Brendon did not answer, but he struggled fiercely with himself. He was a great-hearted man, and now, within sound of his master's voice, in sight of his earnest eyes, his reason dwindled somewhat.

Suddenly he blurted out the truth.

"Jarratt Weekes told me a while ago that you saw too much of Sarah Jane. I believe that he said it without malice. He thought so—like as not others do."

A great expiration left the lungs of Woodrow.

"Too much of her! No, Dan—not too much of her—not enough; but too much of this dirty little village and the mean-minded vermin that live in it! Nobody could see too much of Sarah Jane—any more than they could see too much of the sun in the sky, or hear too much of the song of the birds. I don't see enough of her—or of you. How glad I am you had the pluck to speak!"

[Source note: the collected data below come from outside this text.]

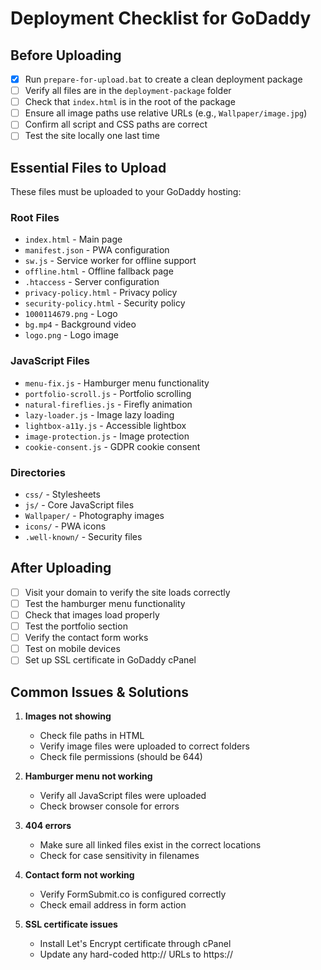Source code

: # Deployment Checklist for GoDaddy

## Before Uploading

- [x] Run `prepare-for-upload.bat` to create a clean deployment package
- [ ] Verify all files are in the `deployment-package` folder
- [ ] Check that `index.html` is in the root of the package
- [ ] Ensure all image paths use relative URLs (e.g., `Wallpaper/image.jpg`)
- [ ] Confirm all script and CSS paths are correct
- [ ] Test the site locally one last time

## Essential Files to Upload

These files must be uploaded to your GoDaddy hosting:

### Root Files
- `index.html` - Main page
- `manifest.json` - PWA configuration
- `sw.js` - Service worker for offline support
- `offline.html` - Offline fallback page
- `.htaccess` - Server configuration
- `privacy-policy.html` - Privacy policy
- `security-policy.html` - Security policy
- `1000114679.png` - Logo
- `bg.mp4` - Background video
- `logo.png` - Logo image

### JavaScript Files
- `menu-fix.js` - Hamburger menu functionality
- `portfolio-scroll.js` - Portfolio scrolling
- `natural-fireflies.js` - Firefly animation
- `lazy-loader.js` - Image lazy loading
- `lightbox-a11y.js` - Accessible lightbox
- `image-protection.js` - Image protection
- `cookie-consent.js` - GDPR cookie consent

### Directories
- `css/` - Stylesheets
- `js/` - Core JavaScript files
- `Wallpaper/` - Photography images
- `icons/` - PWA icons
- `.well-known/` - Security files

## After Uploading

- [ ] Visit your domain to verify the site loads correctly
- [ ] Test the hamburger menu functionality
- [ ] Check that images load properly
- [ ] Test the portfolio section
- [ ] Verify the contact form works
- [ ] Test on mobile devices
- [ ] Set up SSL certificate in GoDaddy cPanel

## Common Issues & Solutions

1. **Images not showing**
   - Check file paths in HTML
   - Verify image files were uploaded to correct folders
   - Check file permissions (should be 644)

2. **Hamburger menu not working**
   - Verify all JavaScript files were uploaded
   - Check browser console for errors

3. **404 errors**
   - Make sure all linked files exist in the correct locations
   - Check for case sensitivity in filenames

4. **Contact form not working**
   - Verify FormSubmit.co is configured correctly
   - Check email address in form action

5. **SSL certificate issues**
   - Install Let's Encrypt certificate through cPanel
   - Update any hard-coded http:// URLs to https://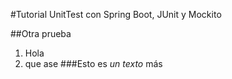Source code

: #Tutorial UnitTest con Spring Boot, JUnit y Mockito

##Otra prueba
1. Hola
2. que ase
###Esto es _un texto_ más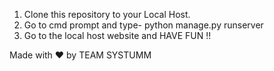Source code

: 1. Clone this repository to your Local Host. 
2. Go to cmd prompt and type- python manage.py runserver
3. Go to the local host website and HAVE FUN !!

Made with ❤️ by TEAM SYSTUMM
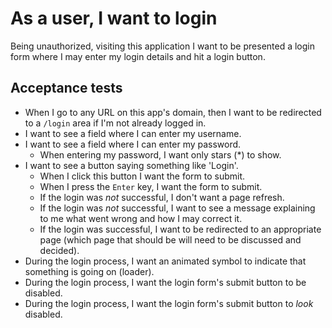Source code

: # As a user, I want to login

Being unauthorized, visiting this application I want to be presented a login form where I may enter my login details and hit a login button.

## Acceptance tests

- When I go to any URL on this app's domain, then I want to be redirected to a `/login` area if I'm not already logged in.
- I want to see a field where I can enter my username.
- I want to see a field where I can enter my password.
  - When entering my password, I want only stars (*) to show.
- I want to see a button saying something like 'Login'.
  - When I click this button I want the form to submit.
  - When I press the `Enter` key, I want the form to submit.
  - If the login was _not_ successful, I don't want a page refresh.
  - If the login was _not_ successful, I want to see a message explaining to me what went wrong and how I may correct it.
  - If the login was successful, I want to be redirected to an appropriate page (which page that should be will need to be discussed and decided).
- During the login process, I want an animated symbol to indicate that something is going on (loader).
- During the login process, I want the login form's submit button to be disabled.
- During the login process, I want the login form's submit button to _look_ disabled.
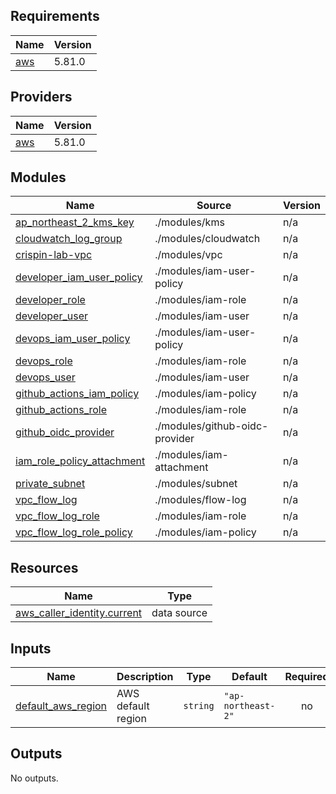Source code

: <!-- BEGIN_TF_DOCS -->
## Requirements

| Name | Version |
|------|---------|
| <a name="requirement_aws"></a> [aws](#requirement\_aws) | 5.81.0 |

## Providers

| Name | Version |
|------|---------|
| <a name="provider_aws"></a> [aws](#provider\_aws) | 5.81.0 |

## Modules

| Name | Source | Version |
|------|--------|---------|
| <a name="module_ap_northeast_2_kms_key"></a> [ap\_northeast\_2\_kms\_key](#module\_ap\_northeast\_2\_kms\_key) | ./modules/kms | n/a |
| <a name="module_cloudwatch_log_group"></a> [cloudwatch\_log\_group](#module\_cloudwatch\_log\_group) | ./modules/cloudwatch | n/a |
| <a name="module_crispin-lab-vpc"></a> [crispin-lab-vpc](#module\_crispin-lab-vpc) | ./modules/vpc | n/a |
| <a name="module_developer_iam_user_policy"></a> [developer\_iam\_user\_policy](#module\_developer\_iam\_user\_policy) | ./modules/iam-user-policy | n/a |
| <a name="module_developer_role"></a> [developer\_role](#module\_developer\_role) | ./modules/iam-role | n/a |
| <a name="module_developer_user"></a> [developer\_user](#module\_developer\_user) | ./modules/iam-user | n/a |
| <a name="module_devops_iam_user_policy"></a> [devops\_iam\_user\_policy](#module\_devops\_iam\_user\_policy) | ./modules/iam-user-policy | n/a |
| <a name="module_devops_role"></a> [devops\_role](#module\_devops\_role) | ./modules/iam-role | n/a |
| <a name="module_devops_user"></a> [devops\_user](#module\_devops\_user) | ./modules/iam-user | n/a |
| <a name="module_github_actions_iam_policy"></a> [github\_actions\_iam\_policy](#module\_github\_actions\_iam\_policy) | ./modules/iam-policy | n/a |
| <a name="module_github_actions_role"></a> [github\_actions\_role](#module\_github\_actions\_role) | ./modules/iam-role | n/a |
| <a name="module_github_oidc_provider"></a> [github\_oidc\_provider](#module\_github\_oidc\_provider) | ./modules/github-oidc-provider | n/a |
| <a name="module_iam_role_policy_attachment"></a> [iam\_role\_policy\_attachment](#module\_iam\_role\_policy\_attachment) | ./modules/iam-attachment | n/a |
| <a name="module_private_subnet"></a> [private\_subnet](#module\_private\_subnet) | ./modules/subnet | n/a |
| <a name="module_vpc_flow_log"></a> [vpc\_flow\_log](#module\_vpc\_flow\_log) | ./modules/flow-log | n/a |
| <a name="module_vpc_flow_log_role"></a> [vpc\_flow\_log\_role](#module\_vpc\_flow\_log\_role) | ./modules/iam-role | n/a |
| <a name="module_vpc_flow_log_role_policy"></a> [vpc\_flow\_log\_role\_policy](#module\_vpc\_flow\_log\_role\_policy) | ./modules/iam-policy | n/a |

## Resources

| Name | Type |
|------|------|
| [aws_caller_identity.current](https://registry.terraform.io/providers/hashicorp/aws/5.81.0/docs/data-sources/caller_identity) | data source |

## Inputs

| Name | Description | Type | Default | Required |
|------|-------------|------|---------|:--------:|
| <a name="input_default_aws_region"></a> [default\_aws\_region](#input\_default\_aws\_region) | AWS default region | `string` | `"ap-northeast-2"` | no |

## Outputs

No outputs.
<!-- END_TF_DOCS -->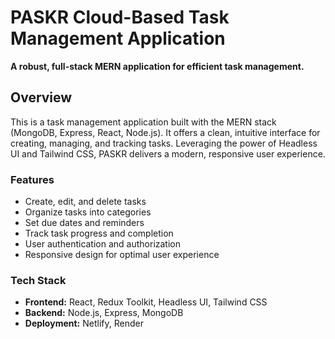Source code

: # PASKR Cloud-Based Task Management Application

**A robust, full-stack MERN application for efficient task management.**

## Overview

This is a task management application built with the MERN stack (MongoDB, Express, React, Node.js). 
It offers a clean, intuitive interface for creating, managing, and tracking tasks. Leveraging the power of Headless UI and Tailwind CSS, PASKR delivers a modern, responsive user experience.

### Features

* Create, edit, and delete tasks
* Organize tasks into categories
* Set due dates and reminders
* Track task progress and completion
* User authentication and authorization
* Responsive design for optimal user experience

### Tech Stack

* **Frontend:** React, Redux Toolkit, Headless UI, Tailwind CSS
* **Backend:** Node.js, Express, MongoDB
* **Deployment:** Netlify, Render
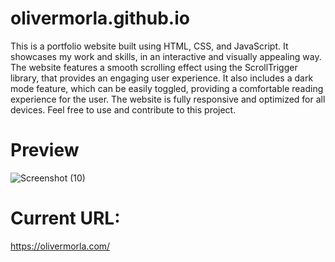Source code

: # olivermorla.github.io

This is a portfolio website built using HTML, CSS, and JavaScript. It showcases my work and skills, in an interactive and visually appealing way. The website features a smooth scrolling effect using the ScrollTrigger library, that provides an engaging user experience. It also includes a dark mode feature, which can be easily toggled, providing a comfortable reading experience for the user. The website is fully responsive and optimized for all devices. Feel free to use and contribute to this project.

# Preview
![Screenshot (10)](https://user-images.githubusercontent.com/73266650/212818908-8c389dbe-f09d-4f0e-a071-2c82b541abed.png)

# Current URL:
https://olivermorla.com/
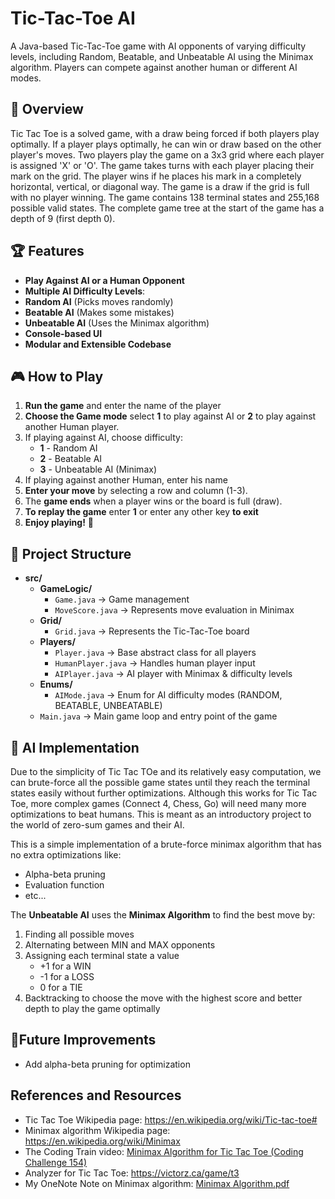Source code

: # Tic-Tac-Toe AI

A Java-based Tic-Tac-Toe game with AI opponents of varying difficulty levels, including Random, Beatable, and Unbeatable AI using the Minimax algorithm. Players can compete against another human or different AI modes.

## 🚀 Overview 

Tic Tac Toe is a solved game, with a draw being forced if both players play optimally. If a player plays optimally, he can win or draw based on the other player's moves. Two players play the game on a 3x3 grid where each player is assigned 'X' or 'O'. The game takes turns with each player placing their mark on the grid. The player wins if he places his mark in a completely horizontal, vertical, or diagonal way. The game is a draw if the grid is full with no player winning. The game contains 138 terminal states and 255,168 possible valid states. The complete game tree at the start of the game has a depth of 9 (first depth 0).

## 🏆 Features 

-  **Play Against AI or a Human Opponent**  
-  **Multiple AI Difficulty Levels**:  
  - **Random AI**  (Picks moves randomly)  
  - **Beatable AI**  (Makes some mistakes)  
  - **Unbeatable AI**  (Uses the Minimax algorithm)  
-  **Console-based UI**  
-  **Modular and Extensible Codebase**  

## 🎮 How to Play 

1. **Run the game** and enter the name of the player
2. **Choose the Game mode** select **1** to play against AI or **2** to play against another Human player.
3. If playing against AI, choose difficulty:  
   - **1** - Random AI 
   - **2** - Beatable AI  
   - **3** - Unbeatable AI (Minimax)
4. If playing against another Human, enter his name
5. **Enter your move** by selecting a row and column (1-3).
6. The **game ends** when a player wins or the board is full (draw).
7. **To replay the game** enter **1** or enter any other key **to exit**
8. **Enjoy playing!** 🎉

## 📂 Project Structure
- **src/**
  - **GameLogic/**
    - `Game.java` → Game management
    - `MoveScore.java` → Represents move evaluation in Minimax
  - **Grid/**
    - `Grid.java` → Represents the Tic-Tac-Toe board
  - **Players/**
    - `Player.java` → Base abstract class for all players
    - `HumanPlayer.java` → Handles human player input
    - `AIPlayer.java` → AI player with Minimax & difficulty levels
  - **Enums/**
    - `AIMode.java` → Enum for AI difficulty modes (RANDOM, BEATABLE, UNBEATABLE)
  - `Main.java` → Main game loop and entry point of the game

## :robot: AI Implementation

Due to the simplicity of Tic Tac TOe and its relatively easy computation, we can brute-force all the possible game states until they reach the terminal states easily without further optimizations. Although this works for Tic Tac Toe, more complex games (Connect 4, Chess, Go) will need many more optimizations to beat humans. This is meant as an introductory project to the world of zero-sum games and their AI.

This is a simple implementation of a brute-force minimax algorithm that has no extra optimizations like:
- Alpha-beta pruning
- Evaluation function
- etc...

The **Unbeatable AI** uses the **Minimax Algorithm** to find the best move by:
1. Finding all possible moves
2. Alternating between MIN and MAX opponents
3. Assigning each terminal state a value
   - +1 for a WIN
   - -1 for a LOSS
   - 0 for a TIE
4. Backtracking to choose the move with the highest score and better depth to play the game optimally

## 📌Future Improvements
- Add alpha-beta pruning for optimization

## References and Resources
- Tic Tac Toe Wikipedia page: https://en.wikipedia.org/wiki/Tic-tac-toe#
- Minimax algorithm Wikipedia page: https://en.wikipedia.org/wiki/Minimax
- The Coding Train video: [Minimax Algorithm for Tic Tac Toe (Coding Challenge 154)](https://www.youtube.com/watch?v=trKjYdBASyQ&t=3s)
- Analyzer for Tic Tac Toe: https://victorz.ca/game/t3
- My OneNote Note on Minimax algorithm: [Minimax Algorithm.pdf](https://github.com/user-attachments/files/18633236/Minimax.Algorithm.pdf)
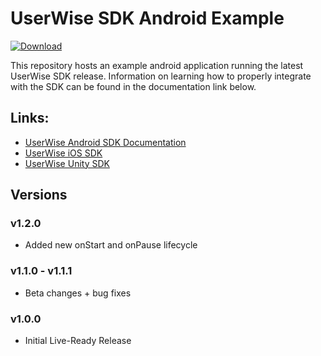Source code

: # UserWise SDK Android Example

[![Download](https://api.bintray.com/packages/theoremreach/maven/io.userwise.userwise_sdk/images/download.svg)](https://bintray.com/theoremreach/maven/io.userwise.userwise_sdk/)

This repository hosts an example android application running the latest UserWise SDK release. Information on learning how to properly integrate with the SDK can be found in the documentation link below.

## Links:
- [UserWise Android SDK Documentation](https://docs.userwise.io/#android-sdk)
- [UserWise iOS SDK](https://github.com/UserWise/userwise_ios_example)
- [UserWise Unity SDK](https://github.com/UserWise/userwise_unity_example)

## Versions
### v1.2.0
- Added new onStart and onPause lifecycle

### v1.1.0 - v1.1.1
- Beta changes + bug fixes

### v1.0.0
- Initial Live-Ready Release

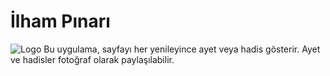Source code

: # İlham Pınarı
![Logo](https://r.resimlink.com/EJZgB0t8l.png)
Bu uygulama, sayfayı her yenileyince ayet veya hadis gösterir. Ayet ve hadisler fotoğraf olarak paylaşılabilir.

"One thing I must ask of you—to take no step against Weekes. I've punished him. I nearly broke his neck when he said it. I knew 'twas a lie; but, of course, I can't live where 'tis possible to tell such lies."

"You'll never get beyond the reach of falsehood in this world, Dan. Lying is woven into the fabric of all human life—part of the regular pattern. We should be like the beasts that perish if we did not lie. Civilized existence rests on a bedrock of lying. 'Tis the cement that keeps every state together; the first necessity of conscious existence. Only Nature can work without falsehood. The lie is as old as human language. If men said what they thought, the world's work would stand still. Try it—yet I wouldn't ask you to do that. Why should I wish my best friend to have nought but enemies?"

"I won't live where 'tis possible to tell this lie," repeated Brendon.

"If you believed the lie—then I should be the first to ask you to be gone. Happily you don't. I've not got much heart, Brendon; but the little I have would break if I thought you did not care for me. If there is a thing that I've hoped and planned and rejoiced to plan in this fading life of mine, it is your future."